A separate option is records sealing.
Celia Colon was convicted of attempted murder and armed robbery 26 years ago. Since then, she’s had her records sealed.
“I got my records sealed because of all of the ‘noes’ in regards to trying to get employment, being turned down from just about everything. You can’t rent an Airbnb with a record,” Colon says.
“When a record is sealed that means only law enforcement and certain governmental agencies can see it,” Biehl explains. “To have it done is incredibly complicated. You have to get your rap sheet, you have to fill out the right forms. If you don’t fill out the right form, they throw you out of court. Then, the state can object.”
And for Colon, records sealing wasn’t enough.
Colon wants to become the legal guardian of her sister’s two children. Her sister was murdered two years ago at 35 years old.
“She has two beautiful children, but due to my conviction, I’m not allowed to get custody of them,” Colon explains.
“I was told that somebody else in my family who doesn’t have a record should try to apply for full custody,” she said.
The Illinois Probate Act says “a person who is qualified to act as guardian ... Has not been convicted of a felony unless the court finds appointment of the person convicted of a felony to be in the minor’s best interest.”
Colon feels clemency from the governor is her best chance.
“The reason I wanted clemency is I want to have custody of my sister’s children, I want to have all my civil rights back. I don’t have all my civil rights. And it doesn’t matter that the case occurred over 26 years ago,” she says.
“So, clearing the record allows you access to a world of things. You still have to explain what you did with this black hole of time — you gotta figure out something — but people tend to do better when they don’t have a record, than they did when they did,” explains Reuben Jonathan Miller, author and professor at the Crown Family School at the University of Chicago.
Another option to work around the permanent punishments: expungement.
“You can petition the court to have records expunged. Expungement means it is ripped up, destroyed. That’s what’s supposed to happen,” Biehl says.
But expungement only applies in certain cases.
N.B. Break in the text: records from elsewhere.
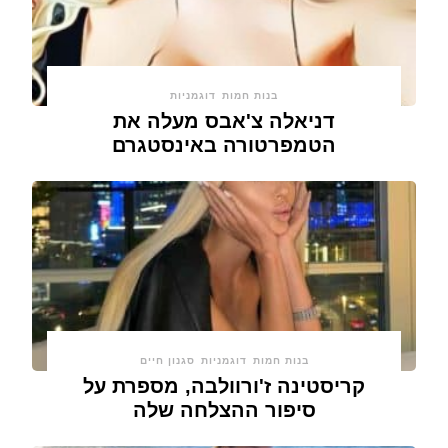
בנות חמות
דוגמניות
דניאלה צ'אבס מעלה את
הטמפרטורה באינסטגרם
בנות חמות
דוגמניות
סגנון חיים
קריסטינה ז'ורוולבה, מספרת על
סיפור ההצלחה שלה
“If you have a criminal conviction, you cannot have your record expunged. You can, however, have it sealed,” Biehl explains.
The records sealing or expungement process involves filing a petition in court, costing around $157 per charge. Advocates argue those fees can add up for people with more than one charge. They can be waived for people at or below 125% of the poverty level.
Psychologist and former Cook County Jail warden Nneka Jones Tapia says it’s still a barrier and argues for some sort of automatic expungement process.
“Where we shift the burden of individual petitioning for sealing of records, or expungement, from individual to the system, that will help us make this expungement process and sealing process more equitable,” Tapia says.
Hazel Crest Police Chief Mitchell Davis — the first Black man to serve as president of the Illinois Association of Chiefs of Police — says he can get behind the idea, with some guardrails.
“Low-level, non-violent crimes should be considered for some kind of auto-expungement, but it needs to be contingent on meeting certain criteria, not just ‘PL, you’re done.’ But, no further arrests, a certain time period,” he suggests.
These days, in addition to his music, King Moosa teams up with Marlon Chamberlain who we met at the beginning of this series.
The two work on the Fully Free Campaign, an effort to unroll some of the state’s 1,300 laws that hinder people with records from moving forward.
Today, they’re making sure people know that they still have the right to vote once they’re out of prison -- a right that only 18 states, including Illinois, fully restore upon release from prison.
“So, when it comes to permanent punishment, it’s like why? Why do I gotta continue to pay debt to society, the rest of my life? That does the opposite of what we claim we want to see, in America. We claim we want to see second chance, redemption stories--give people a chance,” King Moosa says.
They also work on getting old legislation changed -- and new laws introduced -- not just for themselves, but for hundreds of thousands of others.
“We don’t believe that a conviction should follow anyone for life — no matter the conviction,” Chamberlain says.